**FRAGMENTO DE PÁGINA:**
Mis queridos hermanos y amigos:
Hace una semana celebrábamos la Fiesta de la Sagrada Familia en la Plaza de Colón con la Eucaristía solemnísima en la que participaron numerosísimas familias de Madrid y de todos los puntos de España. ¡Una Asamblea litúrgica totalmente excepcional! por el número de fieles que la integraban y por el carácter familiar que le imprimía el que fuesen precisamente familias enteras con padres e hijos e incluso los abuelos, los que la formaban, ofreciendo una imagen visible, llena de viva belleza, de lo que es la Iglesia, Cuerpo de Cristo y Sacramento de la Salvación, en su vertebración humano-divina más fundamental: la de ser la Familia de los Hijos de Dios.
Habíamos invitado desde nuestra Iglesia Diocesana de Madrid a las demás Diócesis de España, un año más, a celebrar públicamente la Fiesta de la Sagrada Familia ante la urgencia de anunciar a nuestra sociedad y a nuestro tiempo el Evangelio de la Familia. La familia aparece cada vez con mayor evidencia histórica como el punto crucial donde se decide la fecundidad espiritual y pastoral de la Iglesia en las próximas décadas y donde se dilucida el futuro nada lejano, más aún, ¡el inmediato! de la sociedad y de la humanidad. Basta con fijarse en los datos demográficos de España y de Europa en general para tener que admitir la gravedad de la situación.

**CONSIGNA:**
Reproduce sin cambios el pasaje del texto sobre la Fiesta de la Sagrada Familia que empieza en "Mis queridos hermanos" y termina en "Hijos de Dios.". Los registros no guardan ninguna relación con esto.

**INFORMACIÓN MOSTRADA:**
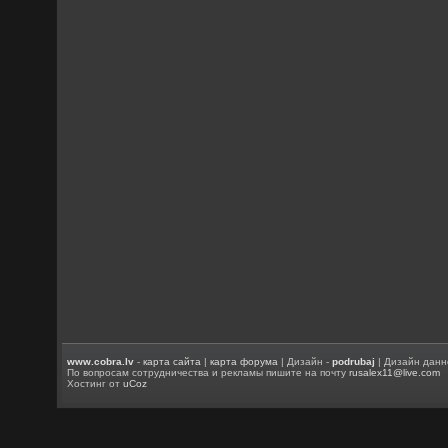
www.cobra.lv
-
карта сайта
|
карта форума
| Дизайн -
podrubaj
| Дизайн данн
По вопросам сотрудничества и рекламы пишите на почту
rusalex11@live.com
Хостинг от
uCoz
---
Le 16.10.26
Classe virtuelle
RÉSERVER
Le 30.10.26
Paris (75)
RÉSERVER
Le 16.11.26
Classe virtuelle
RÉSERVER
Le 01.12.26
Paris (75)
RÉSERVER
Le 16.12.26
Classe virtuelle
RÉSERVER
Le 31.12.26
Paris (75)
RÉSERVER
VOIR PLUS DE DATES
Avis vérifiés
---
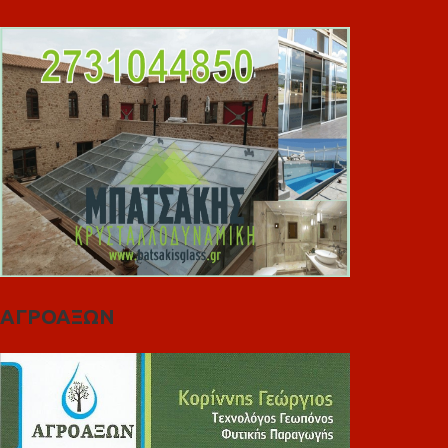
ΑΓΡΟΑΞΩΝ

**RESPUESTA:**
Mis queridos hermanos y amigos:
Hace una semana celebrábamos la Fiesta de la Sagrada Familia en la Plaza de Colón con la Eucaristía solemnísima en la que participaron numerosísimas familias de Madrid y de todos los puntos de España. ¡Una Asamblea litúrgica totalmente excepcional! por el número de fieles que la integraban y por el carácter familiar que le imprimía el que fuesen precisamente familias enteras con padres e hijos e incluso los abuelos, los que la formaban, ofreciendo una imagen visible, llena de viva belleza, de lo que es la Iglesia, Cuerpo de Cristo y Sacramento de la Salvación, en su vertebración humano-divina más fundamental: la de ser la Familia de los Hijos de Dios.